El amargo don de la apariencia

Cuando decidió elegir una profesión, tuvo claro que la arqueología era su vocación. Descubrir la forma de vida de otros seres humanos y su evolución le atraía sobremanera. Desde el principio le sorprendió que desde los inicios de la vida considerada humana, la estética estaba íntimamente unida a la espiritualidad o la supervivencia. Aparentar ostentar los dones de un pájaro o de un león, parecía ser el motivo que les hacía adornarse con sus atributos: largos colmillos colgados del cuello, hermosas plumas sobre sus cabezas, conchas marinas engarzadas en cordajes como collares primitivos… Parecía que para esos seres el poder de las aves para volar, la fuerza y el vigor de una fiera, o la capacidad de nadar y sumergirse en las profundas aguas del mar, podía transmitirse a quien ostentara sus señas de identidad.

Sabía que esas explicaciones solo eran elucubraciones sobre un pensamiento del que nada se dejó escrito, y que eran interpretadas a la luz del momento histórico de sus descubridores, sin embargo y a pesar de la evidencia de un posible error, no dejaba de ser subyugante. Los científicos como ella, estaban convencidos de que detrás de esos adornos que salían a la luz en las excavaciones, estaba el deseo más íntimo y primigenio de los humanos de aprehender y tomar para sí los dones que no les habían sido concedidos. Había podido comprobar su evolución encontrando evidencias del desarrollo de su espiritualidad, pudiendo comprobar en los enterramientos que se iban descubriendo, la creencia de que más allá de la muerte había vida, algo que se podía deducir por el ajuar que acompañaba sus restos.
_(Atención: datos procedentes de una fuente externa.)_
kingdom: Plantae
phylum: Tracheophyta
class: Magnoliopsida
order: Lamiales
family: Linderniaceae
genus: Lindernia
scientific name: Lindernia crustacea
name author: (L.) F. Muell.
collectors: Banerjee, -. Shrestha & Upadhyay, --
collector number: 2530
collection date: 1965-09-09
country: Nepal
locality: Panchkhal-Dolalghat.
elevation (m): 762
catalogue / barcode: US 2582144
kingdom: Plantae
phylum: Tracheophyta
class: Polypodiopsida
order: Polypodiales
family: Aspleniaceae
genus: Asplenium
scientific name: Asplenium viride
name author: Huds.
Era consciente de que todo ello seguía siendo un deseo compartido por el ser humano contemporáneo, el anhelo de alcanzar la sabiduría, la fuerza, la capacidad de volar, la de vencer las enfermedades, así como la de trascender más allá de la muerte, había sido el motor que había empujado la investigación científica hasta nuestros días. Civilizaciones milenarias, superiores y muy avanzadas en comparación con otras contemporáneas como era la egipcia, nos lo mostraban a diario, sorprendiendo la sofisticación conseguida. Pero aparentar fuerza y valor, trascender a la muerte, o asemejarse a la divinidad no fue suficiente, pronto comenzó el culto al cuerpo, el reto ahora era vencer la vejez, el deterioro físico y sus signos físicos evidentes: piel deslucida, canas, calvicie, manchas, encontrando en las excavaciones más recientes múltiples evidencias de esta guerra sin cuartel: pelucas, pócimas, potingues, perfumes, tintes, etc…, en definitiva el culto a la apariencia.

Le resultaba sorprendente que nada hubiera cambiado desde entonces, actualmente la civilización que se consideraba la más avanzada desde el principio de los tiempos, rendía culto a la apariencia y se sometía ciegamente a la tiranía de la efímera belleza.